We almost skipped Detroit. A lot of the news from there is discouraging. A few days into our trip, a friend texted to see if we’d reached Michigan yet. “Don’t miss Detroit!” she exhorted. (There are a bunch of Michiganders in Lubbock, and they have an enthusiasm for their home state akin to Texans.) I’m so glad we visited. Every person we met, even the server at a tiny restaurant in a distressed neighborhood where we dined, expressed enthusiastically that Detroit is a city focused on comeback. I loved the cheerful energy of all the folks we encountered.
First, we visited the Henry Ford Museum in Dearborn. What I thought would be a two-hour visit stretched to four, and we had to run to catch the bus to the Rouge Factory, or we’d have stayed longer. The museum is a shining monument to planes, trains, automobiles, and all the big machines that fueled the industrial revolution. I’m not very mechanically minded, and I often wonder at the things Brandon and his brother, Jason, can figure out by tinkering. They get it from their granddad by way of their mama. She can tinker, too.
Steam locomotive, in use until the 1950s.
Model T, in parts
I graduated from highschool in Fort Valley, GA where the first school bus was constructed by Albert L. Luce, a Ford dealer. In Peach County if your parents didn’t farm, there’s a good chance they worked at Bluebird.
Rosa Park’s bus
The kids spent a long time building Lego cars and making paper airplanes to test.
We couldn’t take any pictures at the Rouge Factory, where thousands of workers were assembling Ford F-150s, but the sight left indelible images on our brains. We’d already tried out a mini-assembly line at the museum. (We were pretty good; there was only one recall, and we were faster than average in assembly time.) But to see something of that scale in action! Wow. Now our conversation about labor, which started back in OK with Woody Guthrie, was fully fleshed as we learned about Ford’s $5-work-week and his evolving response to unions.
I can show you Diego Rivera’s pictures of the Rouge from the 1930s. They stretch up and down the grand entry of the Detroit Institute of Arts. Most of Rivera’s work is in Mexico. It’s on the exterior of buildings, so the public has easy access to it. Given that Nelson D. Rockefeller fired Rivera from a similar job in New York and famously destroyed the work because Rivera included a portrait of Lenin in the mural, it’s surprising this project didn’t meet more resistance. Depicted is a cautionary tale of the blessings and curses of industrialization, and it makes some pointed statements about labor and management. The morphed portrait of Ford and Edison is positioned on the same level as a laborer, and right behind management is a piece of machinery shaped like a huge ear. I could go on and on about these murals! The docent for the Rivera Court chatted away for at least thirty minutes, pointing out little details that emerge from the murals if you look long enough. Riveria painted frescos, like he’d seen in public buildings in Italy, and he worried the workers who prepared the plaster by breezing in at the last possible moment. He completed the murals in just eleven months.
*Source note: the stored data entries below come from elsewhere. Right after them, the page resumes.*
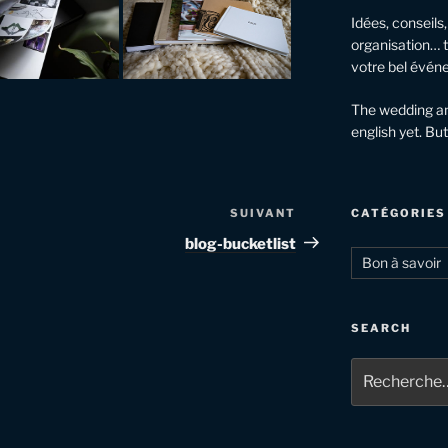
Idées, conseils
organisation… t
votre bel évén
The wedding and
english yet. But
SUIVANT
Article
CATÉGORIES
suivant
blog-bucketlist
Bon à savoir
SEARCH
Recherche
pour
:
I found a painting of Tobias and the Archangel!
We couldn’t leave town without a visit to the Motown Museum. The entertaining tour guides, alone, are worth the ticket! We visited two of the eight homes on West Grand Boulevard that originally housed Berry Gordy’s 24-hr-a-day, 7-day-a-week hit factory. Gordy’s parents moved to Detroit from Sandersville, GA during the Great Migration, and they immediately excelled in multiple business ventures. A defining characteristic of the whole family was their commitment to excellent, energetic work. We saw the desk where Diana Ross worked as a secretary and the candy machine where someone always left a dime on top for Stevie Wonder, who loved the Baby Ruth candy bars that were always kept in the fourth slot from the right. At the end of our tour we got to sing “My Girl” in Studio A. In the old days, artists and producers met to evaluate new songs. To test for “hit” quality, they were asked if they had one dollar left, would they buy that song or a sandwich. We thought we sounded pretty good, but maybe not better than a sandwich on an empty belly.